§ **GOAL OF THE EXERCISE**
Output exactly the lines below, starting with the line that has "วิธีกระตุ้นยอดขาย เซลล์" and going on through the line that has "ยอดขายตกเกิดจากอะไร", both included, and no other lines.

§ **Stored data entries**
::::
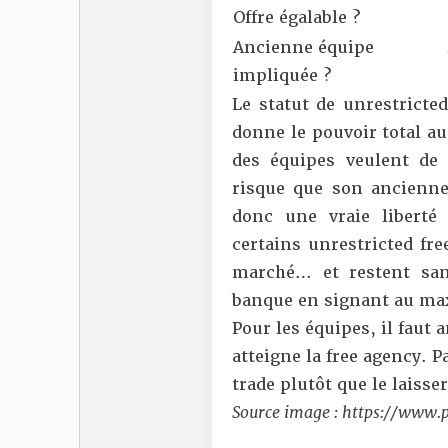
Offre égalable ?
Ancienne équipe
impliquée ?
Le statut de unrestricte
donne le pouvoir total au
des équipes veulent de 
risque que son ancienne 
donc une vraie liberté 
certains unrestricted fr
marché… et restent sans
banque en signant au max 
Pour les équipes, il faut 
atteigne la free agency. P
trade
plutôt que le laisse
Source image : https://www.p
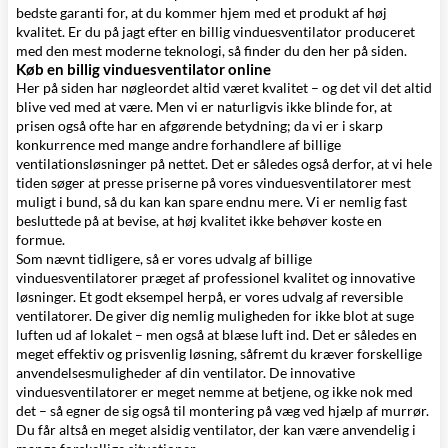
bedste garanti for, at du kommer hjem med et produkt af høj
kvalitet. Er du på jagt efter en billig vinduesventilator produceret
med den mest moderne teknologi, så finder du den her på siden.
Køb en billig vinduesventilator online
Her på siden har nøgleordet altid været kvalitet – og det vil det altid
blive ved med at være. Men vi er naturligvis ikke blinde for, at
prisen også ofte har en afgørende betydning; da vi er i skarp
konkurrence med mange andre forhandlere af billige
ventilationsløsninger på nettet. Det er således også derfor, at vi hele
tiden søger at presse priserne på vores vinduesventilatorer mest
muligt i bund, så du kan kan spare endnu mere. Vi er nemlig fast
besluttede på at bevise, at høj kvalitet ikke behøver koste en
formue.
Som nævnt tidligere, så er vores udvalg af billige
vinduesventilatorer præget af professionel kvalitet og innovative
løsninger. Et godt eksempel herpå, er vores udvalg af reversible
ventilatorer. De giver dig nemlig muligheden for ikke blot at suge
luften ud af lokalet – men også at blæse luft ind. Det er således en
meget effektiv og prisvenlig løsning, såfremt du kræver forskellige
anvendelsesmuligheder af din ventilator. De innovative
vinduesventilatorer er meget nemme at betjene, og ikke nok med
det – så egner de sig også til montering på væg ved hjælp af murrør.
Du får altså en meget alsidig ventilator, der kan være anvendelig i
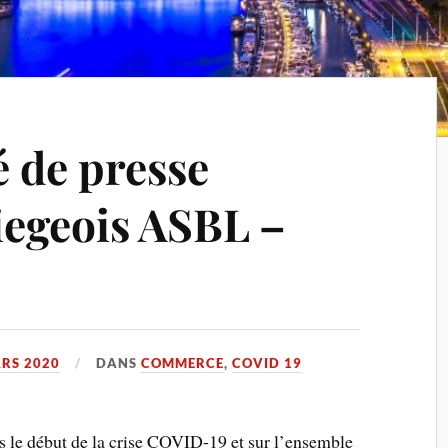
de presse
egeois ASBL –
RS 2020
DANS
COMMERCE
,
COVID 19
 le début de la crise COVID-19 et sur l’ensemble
::::
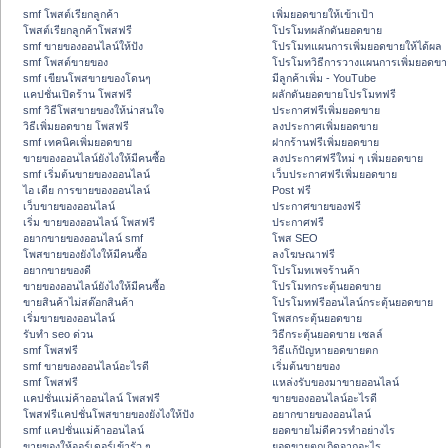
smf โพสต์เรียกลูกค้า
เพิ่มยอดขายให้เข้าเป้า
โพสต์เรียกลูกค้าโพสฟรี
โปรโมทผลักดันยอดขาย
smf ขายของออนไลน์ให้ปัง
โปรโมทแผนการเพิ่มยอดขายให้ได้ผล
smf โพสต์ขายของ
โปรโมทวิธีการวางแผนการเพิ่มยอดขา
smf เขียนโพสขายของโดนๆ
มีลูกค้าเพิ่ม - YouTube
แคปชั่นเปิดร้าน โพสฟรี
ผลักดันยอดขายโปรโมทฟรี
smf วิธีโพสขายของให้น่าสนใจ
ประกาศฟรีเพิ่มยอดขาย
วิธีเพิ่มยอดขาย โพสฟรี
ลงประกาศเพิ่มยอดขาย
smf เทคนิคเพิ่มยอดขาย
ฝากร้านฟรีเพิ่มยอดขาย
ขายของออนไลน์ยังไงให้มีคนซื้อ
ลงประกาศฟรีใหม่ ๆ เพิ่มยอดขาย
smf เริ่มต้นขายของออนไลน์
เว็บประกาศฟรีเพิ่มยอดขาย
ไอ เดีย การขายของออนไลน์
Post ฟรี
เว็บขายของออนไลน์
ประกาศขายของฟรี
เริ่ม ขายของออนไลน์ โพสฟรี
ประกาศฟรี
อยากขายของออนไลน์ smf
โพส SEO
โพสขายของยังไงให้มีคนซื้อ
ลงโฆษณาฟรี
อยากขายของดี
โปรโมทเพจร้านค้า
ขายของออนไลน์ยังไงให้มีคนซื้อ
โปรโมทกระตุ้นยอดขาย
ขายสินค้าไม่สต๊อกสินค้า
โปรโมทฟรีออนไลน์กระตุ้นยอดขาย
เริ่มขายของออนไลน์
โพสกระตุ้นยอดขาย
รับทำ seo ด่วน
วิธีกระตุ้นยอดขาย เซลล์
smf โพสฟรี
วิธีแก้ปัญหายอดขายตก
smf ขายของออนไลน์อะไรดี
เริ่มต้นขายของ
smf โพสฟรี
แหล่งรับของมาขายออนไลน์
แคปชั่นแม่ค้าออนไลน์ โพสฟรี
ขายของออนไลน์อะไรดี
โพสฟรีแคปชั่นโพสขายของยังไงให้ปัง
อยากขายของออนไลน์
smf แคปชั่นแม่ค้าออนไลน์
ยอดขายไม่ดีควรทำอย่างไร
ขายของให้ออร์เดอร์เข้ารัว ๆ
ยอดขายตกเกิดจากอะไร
::::
§ **SOLUTION**
วิธีกระตุ้นยอดขาย เซลล์
smf โพสฟรี
วิธีแก้ปัญหายอดขายตก
smf ขายของออนไลน์อะไรดี
เริ่มต้นขายของ
smf โพสฟรี
แหล่งรับของมาขายออนไลน์
แคปชั่นแม่ค้าออนไลน์ โพสฟรี
ขายของออนไลน์อะไรดี
โพสฟรีแคปชั่นโพสขายของยังไงให้ปัง
อยากขายของออนไลน์
smf แคปชั่นแม่ค้าออนไลน์
ยอดขายไม่ดีควรทำอย่างไร
ขายของให้ออร์เดอร์เข้ารัว ๆ
ยอดขายตกเกิดจากอะไร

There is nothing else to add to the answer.